TdF 2013 stage 14 profile

An 18-strong breakaway formed with about 100km to go, representing all the teams except Sky, Cannondale, Saxo-Tinkoff, Belkin, Astana (all protecting their key riders), and Euskaltel-Euskadi, Lampre-Merida and Vacansoleil-DCM (who missed the break and got severe ear-bashings). After a half-hearted attempt by Lampre and Euskaltel to bring the break back, the peloton sat up and let Sky take the front, a position they never relinquished.

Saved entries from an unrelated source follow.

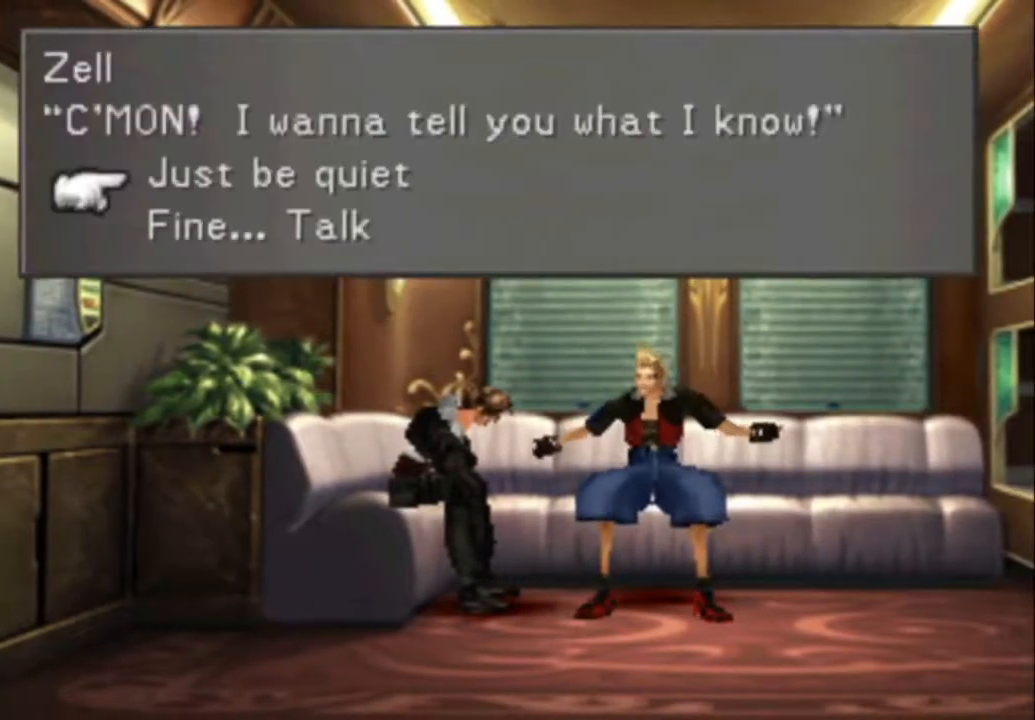
{"buttons": [], "button_events": [[67, "CIRCLE", "down"], [133, "CIRCLE", "up"], [233, "CIRCLE", "down"], [333, "CIRCLE", "up"]]}
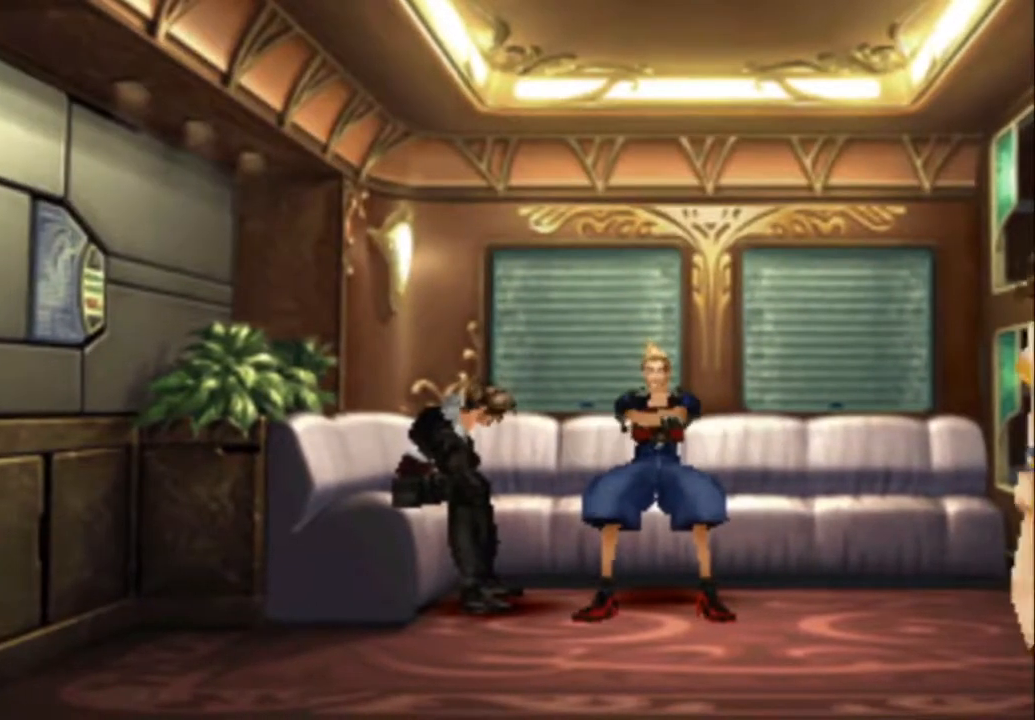
{"buttons": ["CIRCLE"], "button_events": [[250, "SQUARE", "down"], [317, "SQUARE", "up"], [450, "CIRCLE", "down"]]}
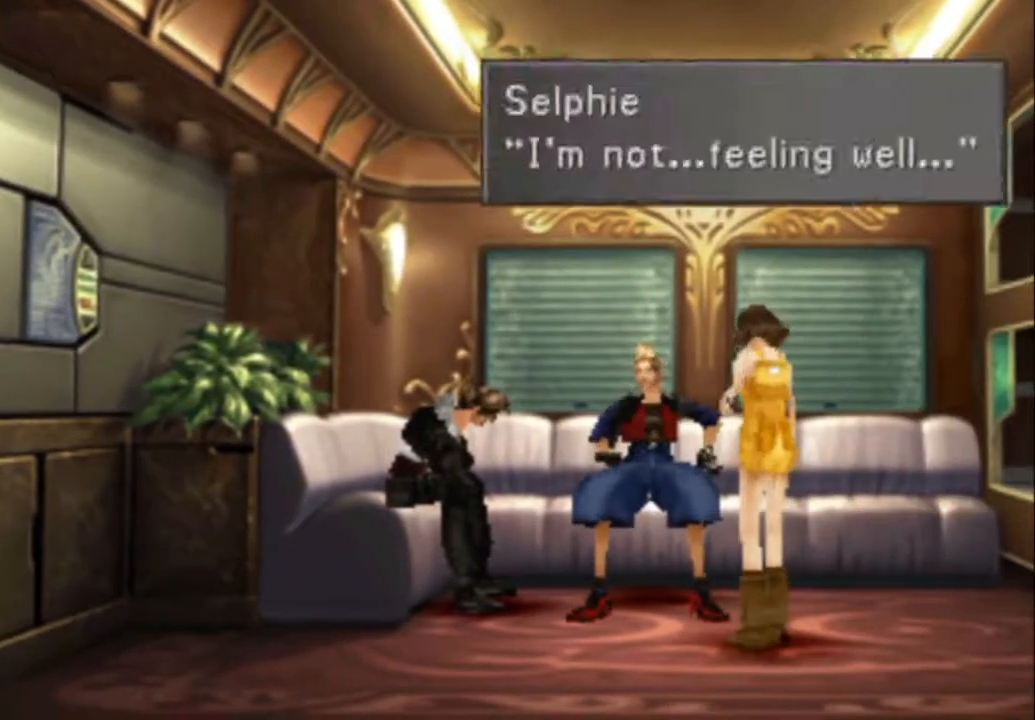
{"buttons": ["CIRCLE"], "button_events": [[17, "CIRCLE", "up"], [17, "SQUARE", "down"], [117, "CIRCLE", "down"], [117, "SQUARE", "up"], [183, "CIRCLE", "up"], [217, "SQUARE", "down"], [283, "CIRCLE", "down"], [283, "SQUARE", "up"], [400, "CIRCLE", "up"], [400, "SQUARE", "down"], [467, "CIRCLE", "down"], [467, "SQUARE", "up"]]}
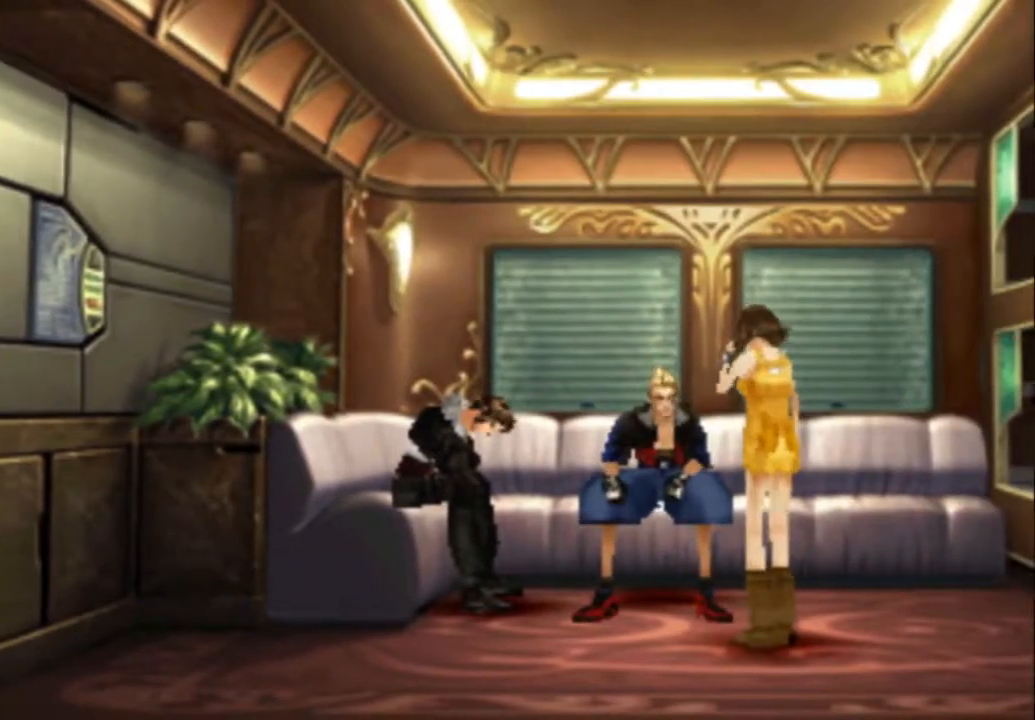
{"buttons": ["CIRCLE"], "button_events": [[33, "CIRCLE", "up"], [33, "SQUARE", "down"], [133, "SQUARE", "up"], [167, "CIRCLE", "down"], [233, "CIRCLE", "up"], [233, "SQUARE", "down"], [300, "CIRCLE", "down"], [300, "SQUARE", "up"], [400, "CIRCLE", "up"], [400, "SQUARE", "down"], [500, "CIRCLE", "down"], [500, "SQUARE", "up"]]}
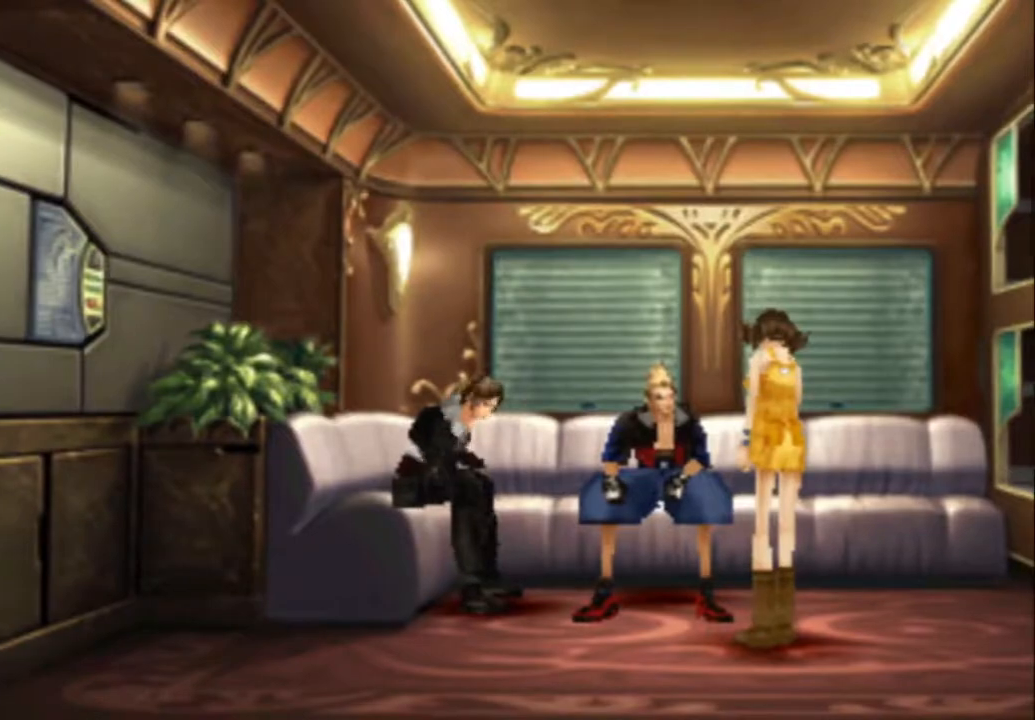
{"buttons": ["SQUARE"], "button_events": [[67, "CIRCLE", "up"], [67, "SQUARE", "down"], [150, "CIRCLE", "down"], [183, "SQUARE", "up"], [250, "SQUARE", "down"], [283, "CIRCLE", "up"], [350, "CIRCLE", "down"], [350, "SQUARE", "up"], [417, "CIRCLE", "up"], [417, "SQUARE", "down"]]}
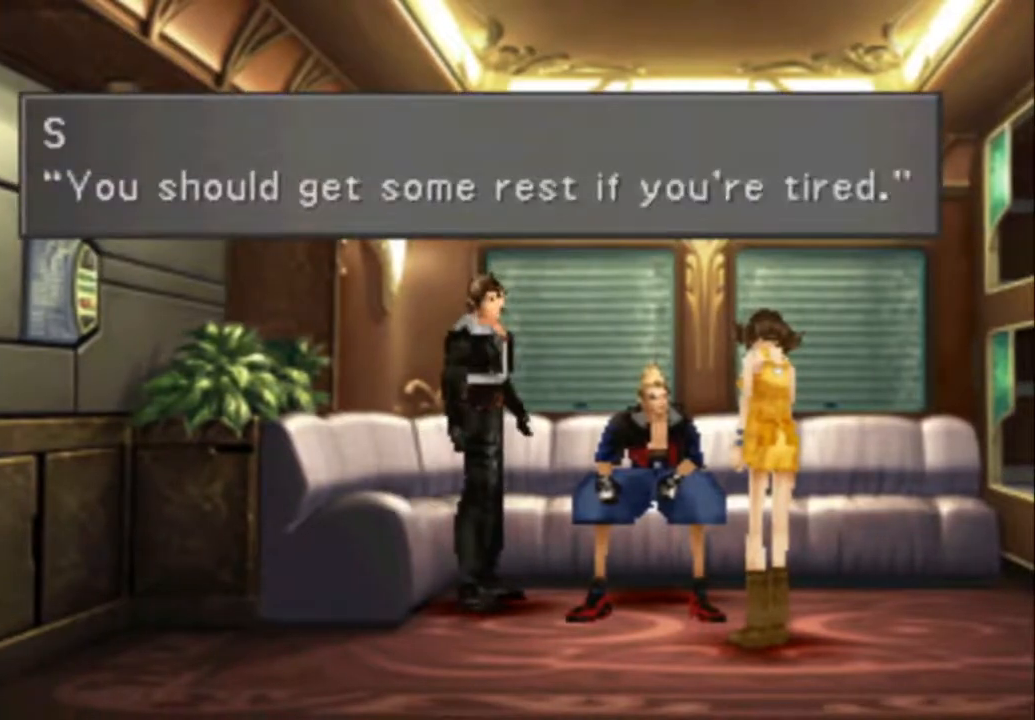
{"buttons": ["SQUARE"], "button_events": [[17, "CIRCLE", "down"], [17, "SQUARE", "up"], [83, "SQUARE", "down"], [117, "CIRCLE", "up"], [183, "CIRCLE", "down"], [183, "SQUARE", "up"], [283, "CIRCLE", "up"], [283, "SQUARE", "down"], [350, "CIRCLE", "down"], [350, "SQUARE", "up"], [450, "CIRCLE", "up"], [450, "SQUARE", "down"]]}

Things began to liven up around the 70km to go mark, when Johnny Hoogerland (Vacansoleil) and Damiano Cunego (Lampre) struck out on their own to bridge the gap. They got about halfway across and stuck there for about 50km until they gave up the ghost and went back to the peloton. The escapees started to attack one another with 25km to go, with the first attack coming from David Millar (Garmin-Sharp). Tejay van Garderen (BMC) took up the chase, which caused both Millar and Jens Voigt (RadioShack-Leopard) to be shelled out the back from the quickened pace.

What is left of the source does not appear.